Dear Potato, you don’t care what other people think. They can grow their lemongrass and their French sorrel. You grow food. Okay, maybe your potatoes are ugly and they’re mostly dirt. But when the grid goes down and people are scrounging through Dumpsters for leftover scraps of KFC, you’re going to have a basement full of potatoes. (And 200 pounds of dried milk and three flare guns.)
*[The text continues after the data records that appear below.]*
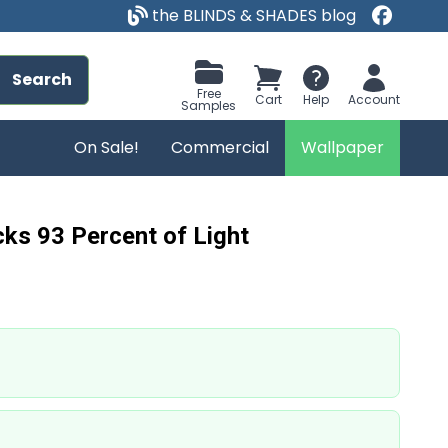
the BLINDS & SHADES blog
Search
Free
Cart
Help
Account
Samples
On Sale!
Commercial
Wallpaper
ks 93 Percent of Light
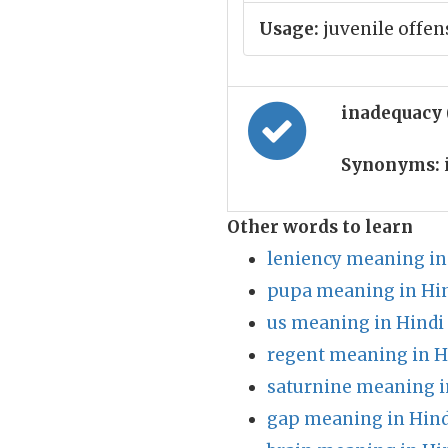
Usage:
juvenile offen
inadequacy
Synonyms:
Other words to learn
leniency meaning in
pupa meaning in Hi
us meaning in Hindi
regent meaning in H
saturnine meaning i
gap meaning in Hind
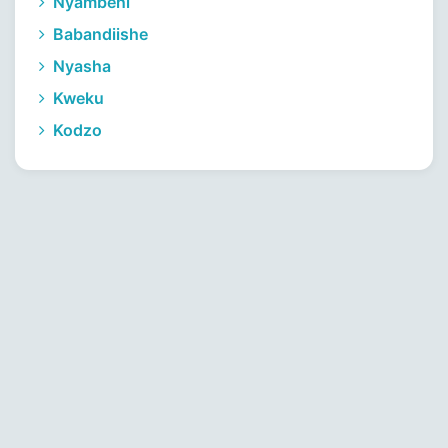
Nyambeni
Babandiishe
Nyasha
Kweku
Kodzo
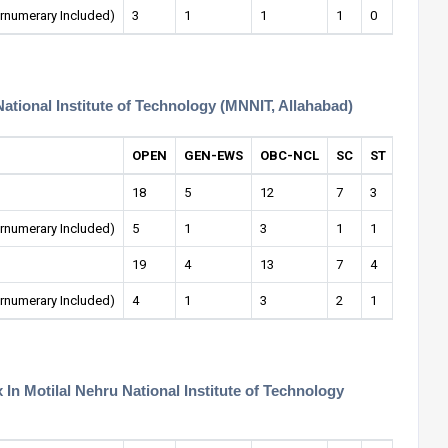
rnumerary Included)
3
1
1
1
0
0
National Institute of Technology (MNNIT, Allahabad)
OPEN
GEN-EWS
OBC-NCL
SC
ST
OPEN-
18
5
12
7
3
1
rnumerary Included)
5
1
3
1
1
0
19
4
13
7
4
1
rnumerary Included)
4
1
3
2
1
1
n Motilal Nehru National Institute of Technology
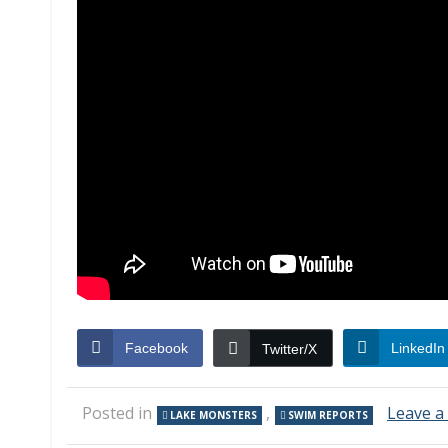
Facebook
LinkedIn
Twitter/X
Posted in
,
Leave 
LAKE MONSTERS
SWIM REPORTS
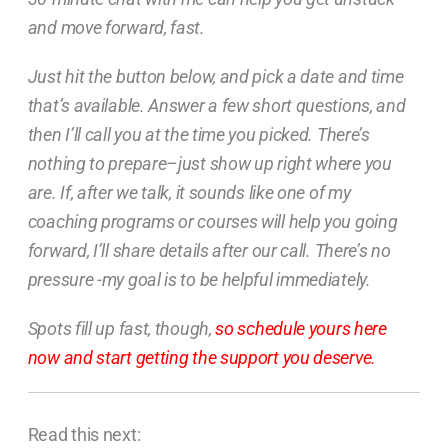
and move forward, fast.
Just hit the button below, and pick a date and time
that’s available. Answer a few short questions, and
then I’ll call you at the time you picked. There’s
nothing to prepare–just show up right where you
are. If, after we talk, it sounds like one of my
coaching programs or courses will help you going
forward, I’ll share details after our call. There’s no
pressure -my goal is to be helpful immediately.
Spots fill up fast, though,
so schedule yours here
now and start getting the support you deserve.
Read this next:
Dear Celery, be honest—you’re a show-off. Store-bought celery tastes just as good as homegrown—which is to say, basically like water. And it’s cheap. Raising your own celery is a gardener’s nightmare. The growing season is insanely long—you have to start the seeds 10 weeks before the last frost—and the seeds are so tiny, you need a magnifying glass to find them. If your summer gets too hot or too cool, your celery will shrivel and die. But if it lives to maturity, your gardener friends will fall at your feet with admiration (and scrape the soil off your shoes to plant in their own gardens.)
Dear Tomato, you are a gardener’s gardener. You could buy your tomatoes at the grocery store. You could even buy them at the Farmer’s Market. But you know there is no substitute for that sweet, tangy tomato flavor that has comes down to us through the centuries and seems to require your personal touch to make it come alive. You love to eat—more specifically, you love to taste—and there is nothing quite like a fresh-picked garden tomato (maybe with a little salt) that so distinctively captures the taste of summer. Sitting cross-legged on your grass with tomato juice running down your arm, you know, no matter what your horoscope says, you were born at precisely the perfect time.